Is there any place closer to Calgary than Valley Hay in Turner Valley where I can buy nice Timothy one bale at a time?


----------



## MarisaAndToby (Dec 5, 2012)

Honestly there should be tons of places! (Edmonton here)

I think just checking Kijiji for Timothy Hay Bales should get you at least started in the right direction.


----------



## cedarcottage (Dec 5, 2012)

MarisaAndToby said:


> Honestly there should be tons of places! (Edmonton here)
> 
> I think just checking Kijiji for Timothy Hay Bales should get you at least started in the right direction.



No ads on Kijiji nor Craigslist other than folks selling huge quantities WAY out of town, so I posted a wanted ad on Kijiji.


----------



## Kipcha (Dec 5, 2012)

I would recommend staying with Valley Hay Sales.

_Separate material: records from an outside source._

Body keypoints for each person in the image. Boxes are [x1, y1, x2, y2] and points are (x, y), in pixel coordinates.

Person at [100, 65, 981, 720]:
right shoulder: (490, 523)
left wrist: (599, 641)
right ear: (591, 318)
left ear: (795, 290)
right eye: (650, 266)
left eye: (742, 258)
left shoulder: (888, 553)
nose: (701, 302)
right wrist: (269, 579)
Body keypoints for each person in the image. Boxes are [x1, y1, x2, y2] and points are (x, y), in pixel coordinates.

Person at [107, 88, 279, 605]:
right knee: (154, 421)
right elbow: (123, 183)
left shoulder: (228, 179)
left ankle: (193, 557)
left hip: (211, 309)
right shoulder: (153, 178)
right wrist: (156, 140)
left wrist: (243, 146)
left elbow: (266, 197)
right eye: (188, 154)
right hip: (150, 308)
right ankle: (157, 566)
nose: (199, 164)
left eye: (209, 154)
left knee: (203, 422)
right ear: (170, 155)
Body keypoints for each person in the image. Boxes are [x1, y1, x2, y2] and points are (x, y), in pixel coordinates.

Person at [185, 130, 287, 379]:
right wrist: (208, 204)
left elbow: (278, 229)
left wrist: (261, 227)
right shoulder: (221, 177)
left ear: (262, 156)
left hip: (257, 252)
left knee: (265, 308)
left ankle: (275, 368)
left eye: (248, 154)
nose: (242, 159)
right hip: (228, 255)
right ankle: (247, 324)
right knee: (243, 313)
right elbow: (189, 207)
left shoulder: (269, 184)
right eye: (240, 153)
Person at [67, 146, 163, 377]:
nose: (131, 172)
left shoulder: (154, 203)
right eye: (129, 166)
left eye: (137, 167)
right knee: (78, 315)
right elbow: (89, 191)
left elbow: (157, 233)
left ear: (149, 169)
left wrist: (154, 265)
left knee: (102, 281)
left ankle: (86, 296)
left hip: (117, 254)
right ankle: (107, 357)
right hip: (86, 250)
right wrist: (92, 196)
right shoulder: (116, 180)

They guarantee no mould in their hay, not to mention they are top quality.

I can look into it for you though. I just stick with them because I see most suppliers don't have great stuff near the city.


----------



## cedarcottage (Dec 5, 2012)

Kipcha said:


> I would recommend staying with Valley Hay Sales. They guarantee no mould in their hay, not to mention they are top quality.
> 
> I can look into it for you though. I just stick with them because I see most suppliers don't have great stuff near the city.



I have been trying to phone them for the last 3 days and only get voice mail. Do you know if they are open Saturdays, and can we just drop in a buy a bale?


----------



## Korr_and_Sophie (Dec 5, 2012)

I do agree that Valley Hay Sales has good hay. It does seem to be hard to go a hold of them though. I don't think they are around all the time, so you kind of have to go when they are around and have a set time to go. 

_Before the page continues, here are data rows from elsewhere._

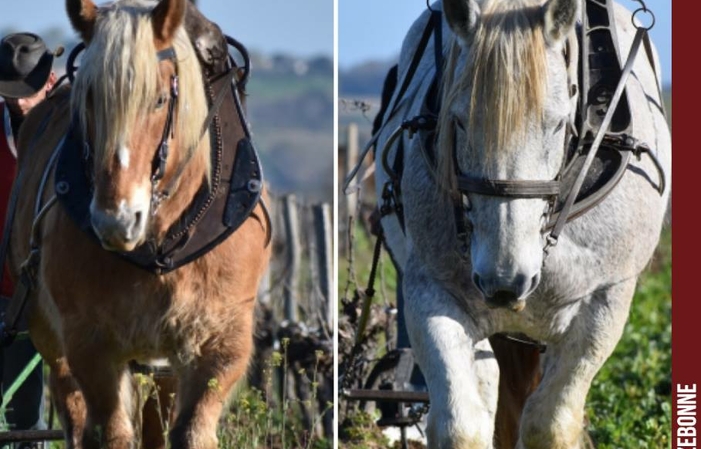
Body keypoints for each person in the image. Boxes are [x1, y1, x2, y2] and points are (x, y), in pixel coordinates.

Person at [0, 32, 58, 448]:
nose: (18, 102)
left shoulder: (73, 131)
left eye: (27, 93)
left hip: (54, 290)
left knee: (27, 414)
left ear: (49, 83)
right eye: (8, 94)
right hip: (2, 287)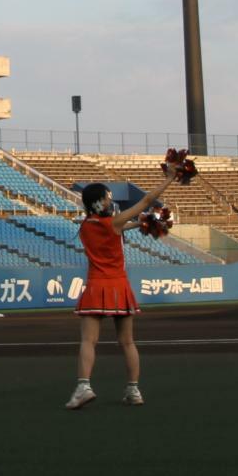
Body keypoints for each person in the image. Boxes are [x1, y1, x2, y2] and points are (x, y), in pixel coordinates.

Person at [65, 165, 183, 410]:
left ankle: (83, 387)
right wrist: (170, 179)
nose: (111, 202)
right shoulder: (114, 223)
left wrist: (146, 221)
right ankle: (133, 390)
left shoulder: (86, 226)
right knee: (127, 342)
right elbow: (148, 200)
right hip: (119, 286)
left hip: (96, 286)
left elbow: (127, 225)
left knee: (88, 341)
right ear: (98, 202)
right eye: (108, 198)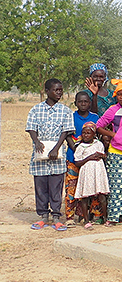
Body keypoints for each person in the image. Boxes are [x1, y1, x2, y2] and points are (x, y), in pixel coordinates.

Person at [26, 78, 75, 231]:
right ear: (47, 91)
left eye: (61, 90)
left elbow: (65, 131)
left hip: (57, 154)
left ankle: (56, 217)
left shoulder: (65, 110)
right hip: (40, 154)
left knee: (56, 186)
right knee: (40, 186)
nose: (59, 93)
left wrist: (56, 148)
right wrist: (37, 141)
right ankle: (43, 217)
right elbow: (31, 128)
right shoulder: (36, 109)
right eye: (56, 90)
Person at [96, 79, 122, 227]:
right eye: (118, 94)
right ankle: (113, 216)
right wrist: (113, 135)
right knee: (116, 185)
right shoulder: (113, 110)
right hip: (116, 152)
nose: (121, 97)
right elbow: (98, 126)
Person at [64, 91, 101, 227]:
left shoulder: (95, 117)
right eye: (80, 102)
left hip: (91, 161)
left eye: (86, 101)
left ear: (90, 103)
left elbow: (99, 135)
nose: (83, 104)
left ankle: (92, 215)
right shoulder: (71, 117)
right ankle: (70, 216)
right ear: (75, 103)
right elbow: (67, 135)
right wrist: (77, 150)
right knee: (72, 188)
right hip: (73, 158)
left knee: (92, 186)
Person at [73, 122, 109, 230]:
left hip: (98, 172)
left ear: (94, 134)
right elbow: (77, 162)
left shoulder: (98, 144)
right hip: (87, 173)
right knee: (85, 197)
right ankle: (86, 220)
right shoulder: (80, 147)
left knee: (102, 196)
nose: (86, 135)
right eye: (84, 133)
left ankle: (106, 217)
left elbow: (102, 155)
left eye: (89, 133)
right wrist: (90, 157)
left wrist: (101, 155)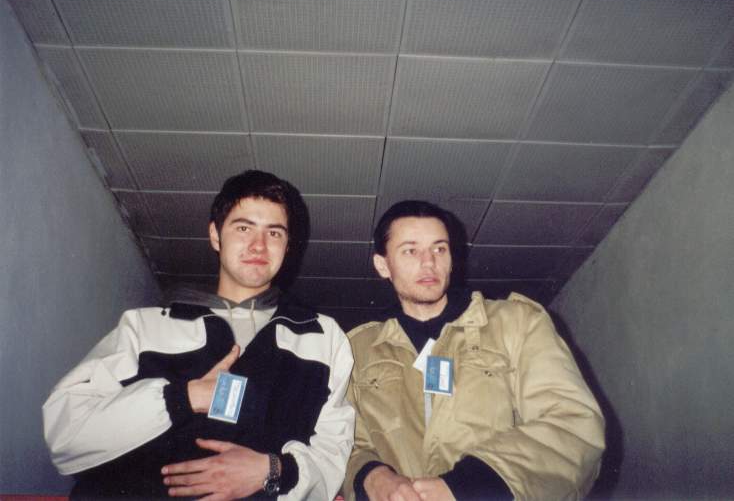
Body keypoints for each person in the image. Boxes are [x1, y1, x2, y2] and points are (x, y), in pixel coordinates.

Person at [43, 170, 355, 500]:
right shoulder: (145, 328)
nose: (259, 245)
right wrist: (183, 398)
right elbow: (66, 434)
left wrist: (273, 470)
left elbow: (333, 455)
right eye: (244, 228)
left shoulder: (323, 337)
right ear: (216, 236)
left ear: (288, 246)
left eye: (274, 233)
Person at [344, 201, 605, 501]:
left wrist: (466, 487)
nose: (429, 262)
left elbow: (574, 426)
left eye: (439, 248)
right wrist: (371, 476)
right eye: (410, 251)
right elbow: (342, 442)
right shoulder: (357, 350)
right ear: (383, 265)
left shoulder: (517, 323)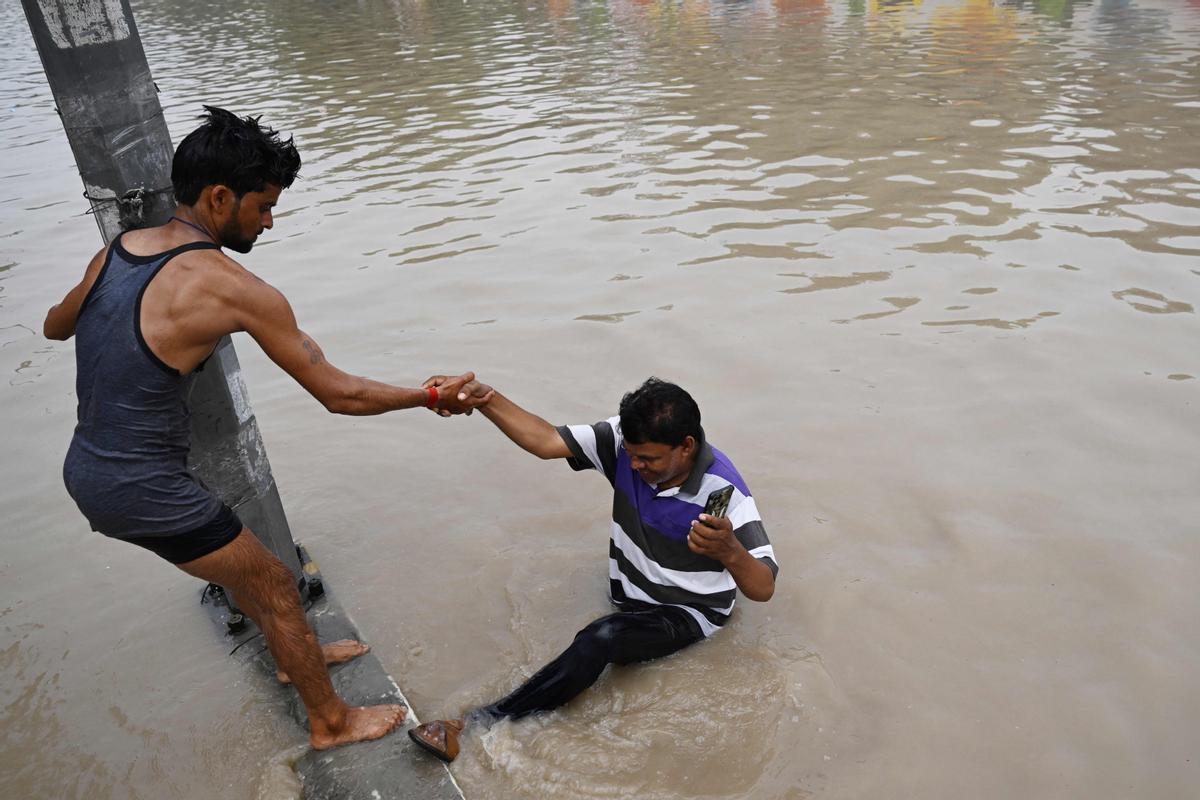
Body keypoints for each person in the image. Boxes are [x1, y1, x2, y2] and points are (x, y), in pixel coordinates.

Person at [44, 106, 492, 750]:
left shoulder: (116, 250)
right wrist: (428, 395)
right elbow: (338, 394)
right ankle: (332, 723)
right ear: (220, 197)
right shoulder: (234, 288)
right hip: (139, 485)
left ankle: (294, 655)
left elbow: (56, 327)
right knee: (278, 583)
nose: (269, 220)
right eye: (263, 206)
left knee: (245, 564)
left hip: (90, 466)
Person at [407, 377, 777, 762]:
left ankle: (478, 723)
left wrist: (730, 550)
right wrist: (488, 400)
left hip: (689, 612)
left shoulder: (724, 492)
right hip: (628, 593)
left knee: (600, 638)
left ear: (686, 446)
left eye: (648, 459)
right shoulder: (626, 442)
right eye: (631, 455)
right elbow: (547, 441)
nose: (634, 466)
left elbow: (763, 587)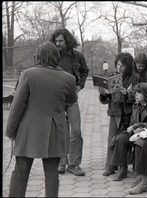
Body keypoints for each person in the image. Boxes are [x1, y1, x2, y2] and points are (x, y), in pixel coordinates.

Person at [5, 42, 77, 197]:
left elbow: (17, 106)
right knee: (52, 176)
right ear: (57, 57)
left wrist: (11, 131)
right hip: (55, 130)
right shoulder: (69, 79)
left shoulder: (28, 74)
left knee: (20, 173)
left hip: (28, 130)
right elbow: (70, 101)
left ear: (38, 56)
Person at [50, 28, 89, 176]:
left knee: (76, 131)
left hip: (72, 98)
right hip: (56, 99)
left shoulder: (77, 56)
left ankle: (74, 164)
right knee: (61, 131)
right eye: (56, 41)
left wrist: (80, 86)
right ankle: (62, 162)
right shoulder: (52, 55)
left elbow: (85, 71)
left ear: (67, 40)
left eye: (61, 41)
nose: (58, 43)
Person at [109, 82, 147, 181]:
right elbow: (132, 122)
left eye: (139, 93)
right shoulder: (136, 105)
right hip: (137, 132)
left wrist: (137, 126)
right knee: (120, 139)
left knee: (139, 143)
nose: (136, 95)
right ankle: (122, 169)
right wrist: (134, 128)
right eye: (135, 92)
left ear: (146, 94)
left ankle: (141, 175)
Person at [99, 52, 139, 178]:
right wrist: (104, 93)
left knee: (122, 139)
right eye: (118, 65)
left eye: (122, 66)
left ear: (128, 66)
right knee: (111, 139)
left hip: (127, 113)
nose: (119, 68)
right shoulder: (113, 77)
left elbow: (138, 97)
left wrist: (126, 94)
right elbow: (106, 100)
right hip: (114, 112)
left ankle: (123, 167)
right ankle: (110, 166)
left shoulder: (134, 78)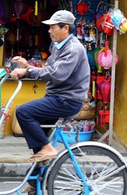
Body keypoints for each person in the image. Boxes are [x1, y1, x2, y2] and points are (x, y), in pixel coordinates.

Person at [10, 10, 90, 165]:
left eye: (53, 27)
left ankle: (47, 149)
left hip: (66, 100)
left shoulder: (73, 49)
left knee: (23, 112)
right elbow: (49, 68)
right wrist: (28, 66)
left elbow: (56, 74)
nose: (49, 31)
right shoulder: (57, 46)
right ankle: (37, 182)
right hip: (57, 98)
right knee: (38, 138)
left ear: (65, 28)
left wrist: (27, 71)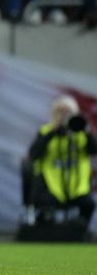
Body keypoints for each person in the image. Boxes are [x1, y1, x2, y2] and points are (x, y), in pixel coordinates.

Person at [26, 96, 96, 228]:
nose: (64, 116)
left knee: (89, 205)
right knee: (44, 205)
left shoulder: (81, 133)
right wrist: (53, 132)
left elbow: (94, 150)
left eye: (68, 112)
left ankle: (79, 232)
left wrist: (85, 129)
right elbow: (33, 153)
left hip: (77, 187)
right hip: (52, 186)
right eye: (61, 112)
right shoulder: (46, 131)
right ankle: (49, 234)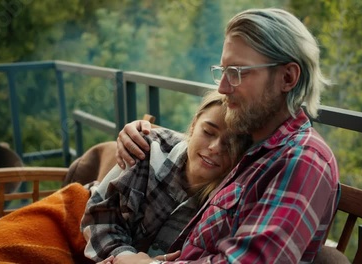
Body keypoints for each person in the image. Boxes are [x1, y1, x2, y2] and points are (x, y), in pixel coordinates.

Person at [116, 7, 340, 264]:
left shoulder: (302, 159)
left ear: (287, 78)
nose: (222, 87)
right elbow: (199, 144)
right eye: (223, 71)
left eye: (238, 73)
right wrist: (143, 134)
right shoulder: (253, 143)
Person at [81, 90, 252, 264]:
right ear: (193, 125)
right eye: (208, 132)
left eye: (231, 142)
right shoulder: (146, 148)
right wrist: (125, 256)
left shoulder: (230, 199)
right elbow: (100, 217)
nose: (215, 147)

I go with Kipcha and her mom to get hay and we get like 15 bales at a time to last a few months. We just got a load not too long ago, so won't be getting more for a while.


----------



## cedarcottage (Dec 5, 2012)

Korr_and_Sophie said:


> I do agree that Valley Hay Sales has good hay. It does seem to be hard to go a hold of them though. I don't think they are around all the time, so you kind of have to go when they are around and have a set time to go.
> 
> I go with Kipcha and her mom to get hay and we get like 15 bales at a time to last a few months. We just got a load not too long ago, so won't be getting more for a while.

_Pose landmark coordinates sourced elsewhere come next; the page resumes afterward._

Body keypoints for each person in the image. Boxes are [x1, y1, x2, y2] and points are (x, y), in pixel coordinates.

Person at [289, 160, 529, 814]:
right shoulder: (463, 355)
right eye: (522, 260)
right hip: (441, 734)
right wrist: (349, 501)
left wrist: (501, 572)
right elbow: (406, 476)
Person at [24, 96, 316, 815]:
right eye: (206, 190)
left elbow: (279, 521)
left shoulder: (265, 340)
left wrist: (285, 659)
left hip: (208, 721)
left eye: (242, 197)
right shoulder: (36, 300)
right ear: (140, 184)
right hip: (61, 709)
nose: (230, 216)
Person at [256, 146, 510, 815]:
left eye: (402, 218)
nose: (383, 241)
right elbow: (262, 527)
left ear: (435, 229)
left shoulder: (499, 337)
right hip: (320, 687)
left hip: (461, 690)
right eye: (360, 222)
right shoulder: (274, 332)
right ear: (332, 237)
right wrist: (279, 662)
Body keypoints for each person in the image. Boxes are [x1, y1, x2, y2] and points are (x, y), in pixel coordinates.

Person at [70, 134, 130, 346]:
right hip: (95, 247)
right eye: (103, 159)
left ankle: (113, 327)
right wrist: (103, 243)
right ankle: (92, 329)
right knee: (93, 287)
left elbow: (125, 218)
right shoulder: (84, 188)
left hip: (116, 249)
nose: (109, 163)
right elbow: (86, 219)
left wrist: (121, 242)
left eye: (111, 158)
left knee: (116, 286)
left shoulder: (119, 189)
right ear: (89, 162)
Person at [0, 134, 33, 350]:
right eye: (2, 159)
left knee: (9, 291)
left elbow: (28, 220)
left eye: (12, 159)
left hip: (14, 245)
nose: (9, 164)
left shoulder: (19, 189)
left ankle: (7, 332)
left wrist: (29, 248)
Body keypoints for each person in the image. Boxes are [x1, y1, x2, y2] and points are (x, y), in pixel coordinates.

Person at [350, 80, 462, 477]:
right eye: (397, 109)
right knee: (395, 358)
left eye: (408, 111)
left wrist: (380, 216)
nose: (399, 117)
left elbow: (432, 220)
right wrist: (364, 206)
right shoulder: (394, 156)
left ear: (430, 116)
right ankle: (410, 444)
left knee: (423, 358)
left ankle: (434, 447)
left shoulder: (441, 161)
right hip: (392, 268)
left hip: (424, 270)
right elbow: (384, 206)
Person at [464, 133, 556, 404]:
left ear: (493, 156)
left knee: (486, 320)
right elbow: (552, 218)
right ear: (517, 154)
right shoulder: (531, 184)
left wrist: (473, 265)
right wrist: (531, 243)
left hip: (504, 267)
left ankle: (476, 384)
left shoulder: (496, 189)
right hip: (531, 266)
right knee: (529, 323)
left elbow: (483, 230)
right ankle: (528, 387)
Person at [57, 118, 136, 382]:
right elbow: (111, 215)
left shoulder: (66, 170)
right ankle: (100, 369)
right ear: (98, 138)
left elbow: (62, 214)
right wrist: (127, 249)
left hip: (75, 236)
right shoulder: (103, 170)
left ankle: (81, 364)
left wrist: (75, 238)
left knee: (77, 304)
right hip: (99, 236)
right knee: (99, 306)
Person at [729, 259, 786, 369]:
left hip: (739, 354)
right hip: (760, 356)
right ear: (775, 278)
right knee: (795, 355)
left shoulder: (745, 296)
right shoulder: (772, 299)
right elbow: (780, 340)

Any chance you could sell us maybe half a bale?


----------



## Pipp (Dec 12, 2012)

The advantage of having regional bunny groups is to trade information and share resources, maybe other bunny people would be interested in hay as well and it can be a bit of a funding source for Kipcha's rescue.  Sure can't get any more expensive or with less quality than pet store bags of hay! 


sas :bunnydance:


----------



## cedarcottage (Dec 13, 2012)

We ended up driving 50 km to get a bale for $10 from Valley Hay near Millerville.


----------



## Kipcha (Dec 13, 2012)

Did you not get Mom's messages on Facebook? Oh well, how do you like the hay?


----------



## cedarcottage (Dec 14, 2012)

Kipcha said:


> Did you not get Mom's messages on Facebook? Oh well, how do you like the hay?


The bunnies like it just fine.


----------



## Zone3 (Jun 11, 2013)

Bulk Barn sells large bags of hay at good prices.


----------



## Korr_and_Sophie (Jun 11, 2013)

Zone3 said:


> Bulk Barn sells large bags of hay at good prices.



I've never seen hay at Bulk Barn before. Which location did you see it at?


----------